Higuain aveva avvisato la società bianconera prima di partire, pur non avendo bisogno di autorizzazioni visto che gli allenamenti sono sospesi almeno fino al 26 marzo (anche se i club di serie A potrebbero varare oggi lo stop all' attività per tutti fino al 4 aprile). Dietro la decisione di lasciare il J-Hotel alla Continassa, ci sarebbe motivi di «ricongiungimento famigliare».

il problema del rientro L' attaccante - che pure nei giorni scorsi era stato testimonial sui social della campagna donazioni delle Juventus per sostenere la lotta contro il nuovo Coronavirus - voleva di raggiungere la madre malata a Buenos Aires. La stessa motivazione che aveva spinto Cristiano Ronaldo, subito dopo il derby d' Italia, a traslocare la famiglia in Portogallo. CR7 si era recato sull' isola di Madeira per stare vicino a mamma Dolores, ricoverata da diversi giorni per un ictus, approfittando del giorno di riposo e poi usufruendo di un permesso per motivi speciali prima dello stop all' attività per il caso-Rugani. E come loro hanno fatto anche Pjanic e Khedira, partiti anch' essi appena possibile per ricongiungersi alle famiglie rispettivamente in Lussemburgo e in Germania.

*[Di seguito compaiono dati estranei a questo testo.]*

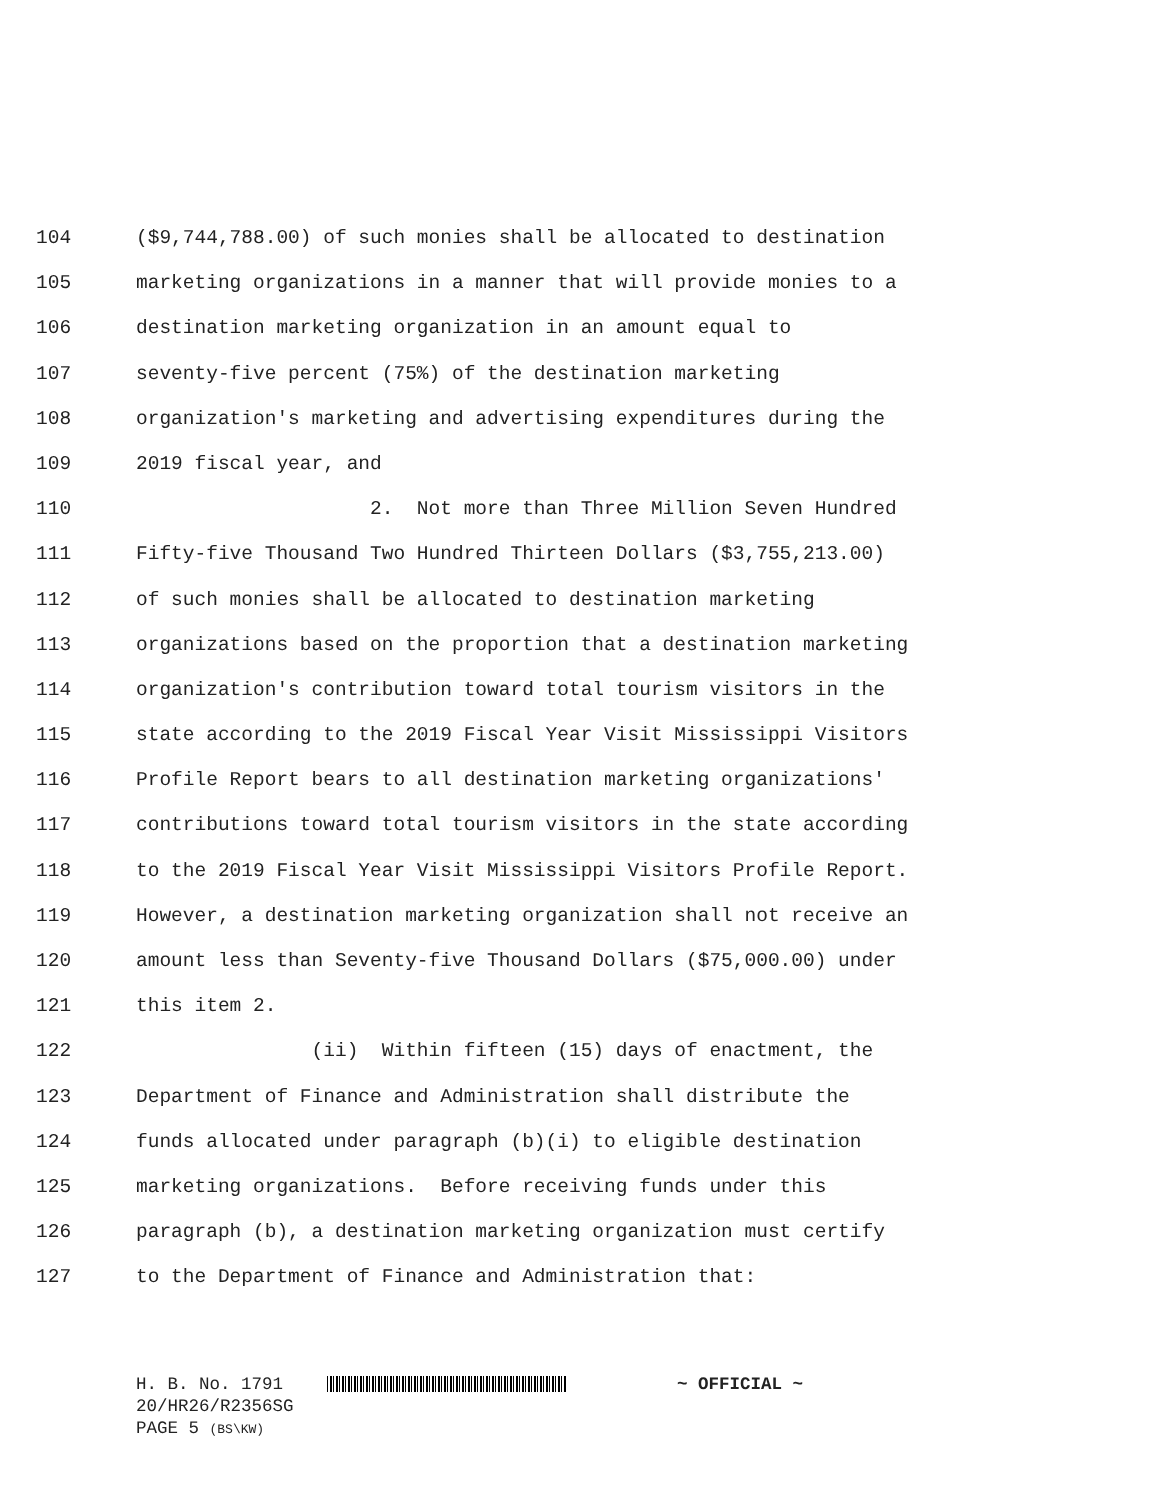104
($9,744,788.00) of such monies shall be allocated to destination
105
marketing organizations in a manner that will provide monies to a
106
destination marketing organization in an amount equal to
107
seventy-five percent (75%) of the destination marketing
108
organization's marketing and advertising expenditures during the
109
2019 fiscal year, and
110
2. Not more than Three Million Seven Hundred
111
Fifty-five Thousand Two Hundred Thirteen Dollars ($3,755,213.00)
112
of such monies shall be allocated to destination marketing
113
organizations based on the proportion that a destination marketing
114
organization's contribution toward total tourism visitors in the
115
state according to the 2019 Fiscal Year Visit Mississippi Visitors
116
Profile Report bears to all destination marketing organizations'
117
contributions toward total tourism visitors in the state according
118
to the 2019 Fiscal Year Visit Mississippi Visitors Profile Report.
119
However, a destination marketing organization shall not receive an
120
amount less than Seventy-five Thousand Dollars ($75,000.00) under
121
this item 2.
122
(ii) Within fifteen (15) days of enactment, the
123
Department of Finance and Administration shall distribute the
124
funds allocated under paragraph (b)(i) to eligible destination
125
marketing organizations. Before receiving funds under this
126
paragraph (b), a destination marketing organization must certify
127
to the Department of Finance and Administration that:
H. B. No. 1791 ~ OFFICIAL ~
20/HR26/R2356SG
PAGE 5 (BS\KW)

In Argentina i primi casi sono stati registrati poco più di una settimana fa. Nel Paese sono state poste importanti restrizioni alla vita pubblica - tra cui lo stop anche alla consumazione del mate, una tradizione cara anche a Papa Francesco. L' Afa ha stoppato l' attività calcistica giovanile fino al 31 marzo, mentre il campionato di pallavolo è stato bloccato prima dei playoff.

Come i tanti giocatori americani di basket e pallavolo che hanno lasciato il nostro Paese negli ultimi giorni, ora il problema si sposta sulla data del rientro. Se la situazione dovesse normalizzarsi e gli allenamenti riprendere come previsto a inizio aprile - in vista della ripresa del campionato a maggio - i calciatori bianconeri che si trovano all' estero dovrebbero trovare il modo di rientrare in Italia con il blocco dei collegamenti aerei. E, se così venisse disposto dalle autorità, potrebbe essere costretti a un nuovo periodo di isolamento.